13. The method of claim 12, wherein the set of collocated pictures comprises top N collocated pictures with least POC distances, N being a positive integer, or

wherein the set of collocated pictures comprises top N collocated pictures with least QP differences, N being a positive integer, or

wherein the set of collocated pictures comprises top N collocated pictures with smallest QP, N being a positive integer.

14. The method of claim 1, wherein the SbTBVP and a subblock-based temporal motion vector prediction (SbTMVP) are jointly applied for the current video block, and/or

wherein if a collocated block in a collocated picture of the current video block corresponding to a subblock of the current video block is coded with intra block copy (IBC) mode, the current video block being coded with SbTMVP, the IBC mode is applied to the subblock, and a block vector (BV) of the subblock is copied from the collocated picture.

15. The method of claim 1, wherein an indication in the bitstream indicates at least one of: whether to use subblock-based temporal block vector prediction (SbTBVP), or whether to use subblock-based temporal motion vector prediction (SbTMVP), or

wherein a first indication in the bitstream indicates whether to use SbTBVP, and a second indication in the bitstream indicates whether to use SbTMVP, or

wherein an indication in the bitstream indicates at least one of: whether to use SbTBVP, or whether to use temporal block vector prediction (TBVP), or

wherein a first indication in the bitstream indicates whether to use SbTBVP, and a second indication in the bitstream indicates whether to use TBVP.

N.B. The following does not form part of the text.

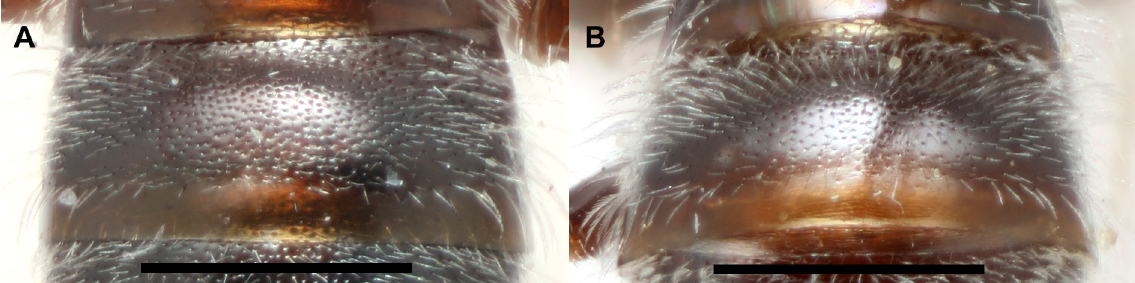
Fig. 117. T2. A . Lasioglossum egulare (Robertson, 1890), ♂, with dense punctures up to premarginal line sharply contrasting with impunctate apical rim. B . L. diabolicum sp. nov., ♂, with punctures becoming more sparsely punctate near and on premarginal line and not sharply contrasting with apical rim. Scale bars = 0.5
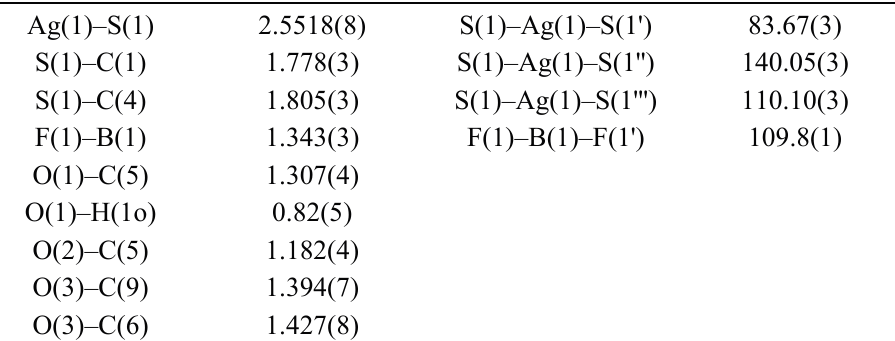
Table 1. Selected bond lengths (Å) and angles (°) in 1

16. The method of claim 1, wherein an indication indicating whether to use subblock-based temporal block vector prediction (SbTBVP) is included at at least one of: a sequence level, a group of pictures level, a picture level, a slice level or a tile group level,

wherein the indication is included in at least one of: a sequence header, a picture header, a sequence parameter set (SPS), a Video Parameter Set (VPS), a decoded parameter set (DPS), Decoding Capability Information (DCI), a Picture Parameter Set (PPS), an Adaptation Parameter Set (APS), a slice header or a tile group header.

17. The method of claim 1, wherein the conversion includes encoding the current video block into the bitstream, and/or

wherein the conversion includes decoding the current video block from the bitstream.

18. An apparatus for video processing comprising a processor and a non-transitory memory with instructions thereon, wherein the instructions upon execution by the processor, cause the processor to perform a method comprising:

determining, for a conversion between a current video block of a video and a bitstream of the video, a subblock-based temporal block vector prediction (SbTBVP) of the current video block; and

performing the conversion based on the SbTBVP.

19. A non-transitory computer-readable storage medium storing instructions that cause a processor to:

determine, for a conversion between a current video block of a video and a bitstream of the video, a subblock-based temporal block vector prediction (SbTBVP) of the current video block; and

perform the conversion based on the SbTBVP.

20. A non-transitory computer-readable recording medium storing a bitstream of a video which is generated by a method performed by an apparatus for video processing, wherein the method comprises:

determining a subblock-based temporal block vector prediction (SbTBVP) of a current video block of the video; and

generating the bitstream based on the SbTBVP.